Estão previstos 85 postos no TSE, além de cargos e funções para 27 unidades federativas. O TRE do Distrito Federal receberá o maior número de postos (117), seguido de Bahia (30).

Ao todo, considerando TSE e TREs, os postos serão distribuídos da seguinte forma:

  • 232 cargos de analista judiciário;
  • 242 cargos de técnico judiciário;
  • 75 cargos em comissão;
  • 245 funções comissionadas.

O projeto determina que os custos serão pagos pelo orçamento já destinado ao TSE e aos TREs e que o valor só pode entrar em vigor se houver autorização na Lei de Diretrizes Orçamentárias (LDO) e na Lei Orçamentária Anual (LOA).

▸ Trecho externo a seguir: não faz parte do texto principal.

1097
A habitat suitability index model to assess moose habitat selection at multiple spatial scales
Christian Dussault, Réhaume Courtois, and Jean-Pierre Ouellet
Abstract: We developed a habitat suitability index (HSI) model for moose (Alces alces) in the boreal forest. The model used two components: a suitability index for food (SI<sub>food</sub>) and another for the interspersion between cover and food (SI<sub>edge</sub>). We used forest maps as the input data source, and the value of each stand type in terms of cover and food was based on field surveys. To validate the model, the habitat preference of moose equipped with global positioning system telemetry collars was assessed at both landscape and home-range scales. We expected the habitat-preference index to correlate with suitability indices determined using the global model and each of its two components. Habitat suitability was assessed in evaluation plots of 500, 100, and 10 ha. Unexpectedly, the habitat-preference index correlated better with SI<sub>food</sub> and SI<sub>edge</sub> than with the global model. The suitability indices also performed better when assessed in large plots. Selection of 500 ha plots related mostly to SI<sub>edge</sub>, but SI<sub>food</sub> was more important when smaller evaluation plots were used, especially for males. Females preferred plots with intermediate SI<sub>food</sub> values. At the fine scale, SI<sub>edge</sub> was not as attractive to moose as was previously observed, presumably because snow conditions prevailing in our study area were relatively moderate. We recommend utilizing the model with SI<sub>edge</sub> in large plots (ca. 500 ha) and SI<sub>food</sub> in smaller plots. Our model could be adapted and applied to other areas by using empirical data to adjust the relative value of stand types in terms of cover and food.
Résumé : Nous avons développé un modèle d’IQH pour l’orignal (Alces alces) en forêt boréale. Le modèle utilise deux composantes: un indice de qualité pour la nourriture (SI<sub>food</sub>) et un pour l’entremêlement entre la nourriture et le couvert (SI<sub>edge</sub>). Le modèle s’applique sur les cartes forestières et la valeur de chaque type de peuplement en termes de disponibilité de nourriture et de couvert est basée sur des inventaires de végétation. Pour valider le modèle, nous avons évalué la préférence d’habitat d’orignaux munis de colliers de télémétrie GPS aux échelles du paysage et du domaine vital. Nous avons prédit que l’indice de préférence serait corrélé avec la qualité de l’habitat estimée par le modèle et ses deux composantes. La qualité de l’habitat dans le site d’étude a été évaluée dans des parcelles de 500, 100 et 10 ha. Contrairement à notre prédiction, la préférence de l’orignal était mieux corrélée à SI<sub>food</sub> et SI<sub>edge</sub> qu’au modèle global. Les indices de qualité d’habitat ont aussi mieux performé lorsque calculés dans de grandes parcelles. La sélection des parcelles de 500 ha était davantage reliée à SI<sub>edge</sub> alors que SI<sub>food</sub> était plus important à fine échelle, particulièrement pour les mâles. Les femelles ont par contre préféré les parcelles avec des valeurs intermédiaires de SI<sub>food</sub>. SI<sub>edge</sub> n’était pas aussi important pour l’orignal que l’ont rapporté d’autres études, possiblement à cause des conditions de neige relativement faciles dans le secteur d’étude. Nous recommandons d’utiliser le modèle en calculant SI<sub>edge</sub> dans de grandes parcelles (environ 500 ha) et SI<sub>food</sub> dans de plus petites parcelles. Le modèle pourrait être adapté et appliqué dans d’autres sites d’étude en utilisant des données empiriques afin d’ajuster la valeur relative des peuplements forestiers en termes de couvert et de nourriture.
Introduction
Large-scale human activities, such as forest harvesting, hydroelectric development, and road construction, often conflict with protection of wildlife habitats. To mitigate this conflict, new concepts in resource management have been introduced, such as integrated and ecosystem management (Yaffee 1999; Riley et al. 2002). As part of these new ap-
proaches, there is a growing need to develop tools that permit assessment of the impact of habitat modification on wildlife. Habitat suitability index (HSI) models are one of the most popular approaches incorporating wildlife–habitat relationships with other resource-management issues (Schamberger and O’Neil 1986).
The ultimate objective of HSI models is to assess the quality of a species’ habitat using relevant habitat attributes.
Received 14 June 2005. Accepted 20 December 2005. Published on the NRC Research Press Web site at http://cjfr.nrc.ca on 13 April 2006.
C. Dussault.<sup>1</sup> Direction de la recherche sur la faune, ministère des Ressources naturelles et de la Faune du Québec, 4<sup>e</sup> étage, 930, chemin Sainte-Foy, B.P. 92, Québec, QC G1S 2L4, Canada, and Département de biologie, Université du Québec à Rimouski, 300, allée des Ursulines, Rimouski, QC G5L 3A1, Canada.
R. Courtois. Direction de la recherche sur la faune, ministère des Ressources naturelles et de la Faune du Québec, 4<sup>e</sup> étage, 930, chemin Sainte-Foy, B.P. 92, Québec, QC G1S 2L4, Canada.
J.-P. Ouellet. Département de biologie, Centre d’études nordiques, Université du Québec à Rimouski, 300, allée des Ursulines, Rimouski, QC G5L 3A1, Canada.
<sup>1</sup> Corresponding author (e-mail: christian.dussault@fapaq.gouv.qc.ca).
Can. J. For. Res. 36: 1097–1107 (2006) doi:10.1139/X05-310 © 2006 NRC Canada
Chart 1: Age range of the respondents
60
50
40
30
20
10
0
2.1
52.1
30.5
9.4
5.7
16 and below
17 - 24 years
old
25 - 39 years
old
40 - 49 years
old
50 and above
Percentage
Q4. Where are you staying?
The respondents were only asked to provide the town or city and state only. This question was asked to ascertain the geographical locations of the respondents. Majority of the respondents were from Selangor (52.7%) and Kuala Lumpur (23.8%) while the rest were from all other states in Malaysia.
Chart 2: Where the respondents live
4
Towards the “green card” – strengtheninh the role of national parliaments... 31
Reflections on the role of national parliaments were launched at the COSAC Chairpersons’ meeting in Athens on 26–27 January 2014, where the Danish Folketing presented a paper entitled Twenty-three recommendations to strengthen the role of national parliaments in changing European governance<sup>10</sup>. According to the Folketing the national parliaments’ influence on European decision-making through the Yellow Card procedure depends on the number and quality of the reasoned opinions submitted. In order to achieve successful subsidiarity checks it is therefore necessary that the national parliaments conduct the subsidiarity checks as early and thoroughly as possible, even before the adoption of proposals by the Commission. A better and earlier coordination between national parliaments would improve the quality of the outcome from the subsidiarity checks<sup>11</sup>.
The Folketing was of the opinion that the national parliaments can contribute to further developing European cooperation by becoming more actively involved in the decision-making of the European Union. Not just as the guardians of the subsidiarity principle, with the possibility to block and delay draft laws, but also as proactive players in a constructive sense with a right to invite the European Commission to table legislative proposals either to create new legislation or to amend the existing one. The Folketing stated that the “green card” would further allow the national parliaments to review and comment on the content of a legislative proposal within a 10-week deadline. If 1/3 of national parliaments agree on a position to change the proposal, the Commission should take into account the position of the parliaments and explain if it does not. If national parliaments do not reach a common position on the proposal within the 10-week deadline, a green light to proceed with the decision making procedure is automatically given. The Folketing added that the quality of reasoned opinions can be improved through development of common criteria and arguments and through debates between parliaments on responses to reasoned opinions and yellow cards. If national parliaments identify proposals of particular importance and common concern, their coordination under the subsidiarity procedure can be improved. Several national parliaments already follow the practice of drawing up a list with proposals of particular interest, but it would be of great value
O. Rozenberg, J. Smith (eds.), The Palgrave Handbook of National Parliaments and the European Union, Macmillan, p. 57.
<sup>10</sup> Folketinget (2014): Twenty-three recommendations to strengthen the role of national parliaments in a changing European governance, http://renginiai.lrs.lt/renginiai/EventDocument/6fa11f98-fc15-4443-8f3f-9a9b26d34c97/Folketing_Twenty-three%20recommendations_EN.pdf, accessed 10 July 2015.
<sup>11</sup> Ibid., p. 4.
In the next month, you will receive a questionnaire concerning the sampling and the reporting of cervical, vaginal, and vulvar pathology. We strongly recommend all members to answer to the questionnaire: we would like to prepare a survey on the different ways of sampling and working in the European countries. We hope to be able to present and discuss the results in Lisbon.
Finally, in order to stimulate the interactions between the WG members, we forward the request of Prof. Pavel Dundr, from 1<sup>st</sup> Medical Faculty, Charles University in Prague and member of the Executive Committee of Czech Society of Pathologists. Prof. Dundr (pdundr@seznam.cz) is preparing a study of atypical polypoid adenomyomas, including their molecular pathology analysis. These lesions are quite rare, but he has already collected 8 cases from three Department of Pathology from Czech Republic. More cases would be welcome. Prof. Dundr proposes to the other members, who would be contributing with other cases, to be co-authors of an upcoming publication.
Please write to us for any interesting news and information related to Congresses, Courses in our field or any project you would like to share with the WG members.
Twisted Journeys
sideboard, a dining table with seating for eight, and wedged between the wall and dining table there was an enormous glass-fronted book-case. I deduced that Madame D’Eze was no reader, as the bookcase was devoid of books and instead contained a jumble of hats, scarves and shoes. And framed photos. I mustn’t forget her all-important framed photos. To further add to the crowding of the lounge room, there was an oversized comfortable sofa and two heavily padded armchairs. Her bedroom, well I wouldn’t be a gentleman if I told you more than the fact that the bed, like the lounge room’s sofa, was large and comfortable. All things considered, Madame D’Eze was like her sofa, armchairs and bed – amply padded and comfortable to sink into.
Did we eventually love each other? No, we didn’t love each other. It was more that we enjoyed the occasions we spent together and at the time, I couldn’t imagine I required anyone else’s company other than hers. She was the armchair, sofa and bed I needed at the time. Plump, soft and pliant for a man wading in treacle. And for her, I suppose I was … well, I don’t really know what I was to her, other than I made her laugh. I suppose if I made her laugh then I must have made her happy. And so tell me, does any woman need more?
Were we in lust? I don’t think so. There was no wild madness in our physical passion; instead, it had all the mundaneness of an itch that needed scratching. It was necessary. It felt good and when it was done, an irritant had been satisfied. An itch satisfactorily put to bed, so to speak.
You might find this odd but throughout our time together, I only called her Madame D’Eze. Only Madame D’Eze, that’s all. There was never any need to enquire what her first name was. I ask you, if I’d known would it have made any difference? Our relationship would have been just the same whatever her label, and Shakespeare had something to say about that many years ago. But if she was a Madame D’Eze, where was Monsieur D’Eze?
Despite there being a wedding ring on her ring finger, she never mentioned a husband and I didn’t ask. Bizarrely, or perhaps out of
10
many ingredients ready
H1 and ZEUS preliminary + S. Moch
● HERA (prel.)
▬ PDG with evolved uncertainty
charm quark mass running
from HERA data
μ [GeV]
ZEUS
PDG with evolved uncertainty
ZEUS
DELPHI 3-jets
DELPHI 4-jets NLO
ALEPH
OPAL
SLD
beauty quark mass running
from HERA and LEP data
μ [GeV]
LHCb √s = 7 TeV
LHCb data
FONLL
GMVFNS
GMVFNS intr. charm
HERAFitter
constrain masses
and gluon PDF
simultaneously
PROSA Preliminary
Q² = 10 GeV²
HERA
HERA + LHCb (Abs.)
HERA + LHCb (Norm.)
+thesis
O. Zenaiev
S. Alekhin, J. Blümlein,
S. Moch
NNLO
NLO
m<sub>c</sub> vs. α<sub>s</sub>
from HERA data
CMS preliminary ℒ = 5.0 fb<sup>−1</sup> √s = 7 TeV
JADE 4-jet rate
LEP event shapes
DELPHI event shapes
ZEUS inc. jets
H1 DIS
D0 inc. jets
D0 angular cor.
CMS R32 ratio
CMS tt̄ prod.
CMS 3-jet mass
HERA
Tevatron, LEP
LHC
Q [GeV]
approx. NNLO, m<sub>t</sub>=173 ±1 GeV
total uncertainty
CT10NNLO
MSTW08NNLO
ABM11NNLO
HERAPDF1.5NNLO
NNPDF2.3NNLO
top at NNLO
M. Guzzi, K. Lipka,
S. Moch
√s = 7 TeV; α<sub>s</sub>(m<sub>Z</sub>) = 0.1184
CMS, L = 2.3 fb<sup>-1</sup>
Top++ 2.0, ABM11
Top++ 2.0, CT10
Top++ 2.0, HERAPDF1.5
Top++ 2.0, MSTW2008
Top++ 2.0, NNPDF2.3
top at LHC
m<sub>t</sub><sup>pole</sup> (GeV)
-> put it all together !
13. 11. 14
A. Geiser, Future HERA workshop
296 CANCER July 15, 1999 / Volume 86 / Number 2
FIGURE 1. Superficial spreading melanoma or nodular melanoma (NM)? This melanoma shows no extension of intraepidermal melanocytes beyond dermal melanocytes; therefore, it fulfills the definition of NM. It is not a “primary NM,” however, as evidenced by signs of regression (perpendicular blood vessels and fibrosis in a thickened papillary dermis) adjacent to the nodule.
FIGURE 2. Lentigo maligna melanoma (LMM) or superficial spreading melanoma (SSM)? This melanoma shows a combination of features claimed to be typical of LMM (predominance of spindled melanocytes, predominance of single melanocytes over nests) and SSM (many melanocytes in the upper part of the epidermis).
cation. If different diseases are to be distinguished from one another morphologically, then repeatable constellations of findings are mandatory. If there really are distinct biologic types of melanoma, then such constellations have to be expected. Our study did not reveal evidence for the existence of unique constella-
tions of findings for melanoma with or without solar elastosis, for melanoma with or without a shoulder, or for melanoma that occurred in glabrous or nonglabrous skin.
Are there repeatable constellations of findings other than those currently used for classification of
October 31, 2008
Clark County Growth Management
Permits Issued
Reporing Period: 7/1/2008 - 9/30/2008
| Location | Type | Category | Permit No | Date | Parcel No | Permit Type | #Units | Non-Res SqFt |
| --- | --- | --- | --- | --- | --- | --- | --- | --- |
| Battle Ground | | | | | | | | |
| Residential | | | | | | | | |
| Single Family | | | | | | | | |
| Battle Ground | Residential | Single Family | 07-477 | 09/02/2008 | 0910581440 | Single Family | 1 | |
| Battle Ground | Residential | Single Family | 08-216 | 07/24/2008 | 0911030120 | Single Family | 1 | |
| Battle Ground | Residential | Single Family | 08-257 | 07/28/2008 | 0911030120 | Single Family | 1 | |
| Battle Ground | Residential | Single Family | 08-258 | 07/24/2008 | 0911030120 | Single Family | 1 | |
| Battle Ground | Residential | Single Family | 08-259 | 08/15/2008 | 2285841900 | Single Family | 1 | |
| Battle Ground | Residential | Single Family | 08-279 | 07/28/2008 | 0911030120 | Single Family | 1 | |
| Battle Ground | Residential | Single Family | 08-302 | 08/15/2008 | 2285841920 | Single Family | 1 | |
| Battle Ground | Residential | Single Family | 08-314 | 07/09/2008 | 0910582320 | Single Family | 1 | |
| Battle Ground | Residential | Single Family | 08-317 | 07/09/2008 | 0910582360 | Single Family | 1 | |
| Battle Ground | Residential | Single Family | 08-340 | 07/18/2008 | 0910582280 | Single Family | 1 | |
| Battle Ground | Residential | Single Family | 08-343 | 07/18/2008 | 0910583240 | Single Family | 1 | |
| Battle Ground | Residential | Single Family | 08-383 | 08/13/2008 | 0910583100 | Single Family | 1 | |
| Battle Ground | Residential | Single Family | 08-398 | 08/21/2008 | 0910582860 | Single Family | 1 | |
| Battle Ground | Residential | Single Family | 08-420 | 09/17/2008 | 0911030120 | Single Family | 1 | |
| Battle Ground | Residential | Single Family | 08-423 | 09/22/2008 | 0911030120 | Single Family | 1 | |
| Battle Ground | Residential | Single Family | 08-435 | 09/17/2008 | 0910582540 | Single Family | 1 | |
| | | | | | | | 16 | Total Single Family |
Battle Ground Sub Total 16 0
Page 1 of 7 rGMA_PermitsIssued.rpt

O TSE alegou que a ampliação do quadro de pessoal é necessária pelo crescimento contínuo do eleitorado, do número de candidaturas e de processos judiciais e extrajudiciais em cada eleição. O Tribunal também argumentou haver "crescentes demandas relacionadas à segurança das urnas, ao combate à desinformação, ao cumprimento de normas do Conselho Nacional de Justiça e à manutenção da qualidade dos serviços prestados à sociedade".

Durante a votação, o presidente do Senado, Davi Alcolumbre (União-AP), defendeu a proposta: "[Reconhecer] O momento mais importante da democracia, que são as eleições [...] Estamos fazendo com coerência o que deveríamos ter feito", declarou o parlamentar.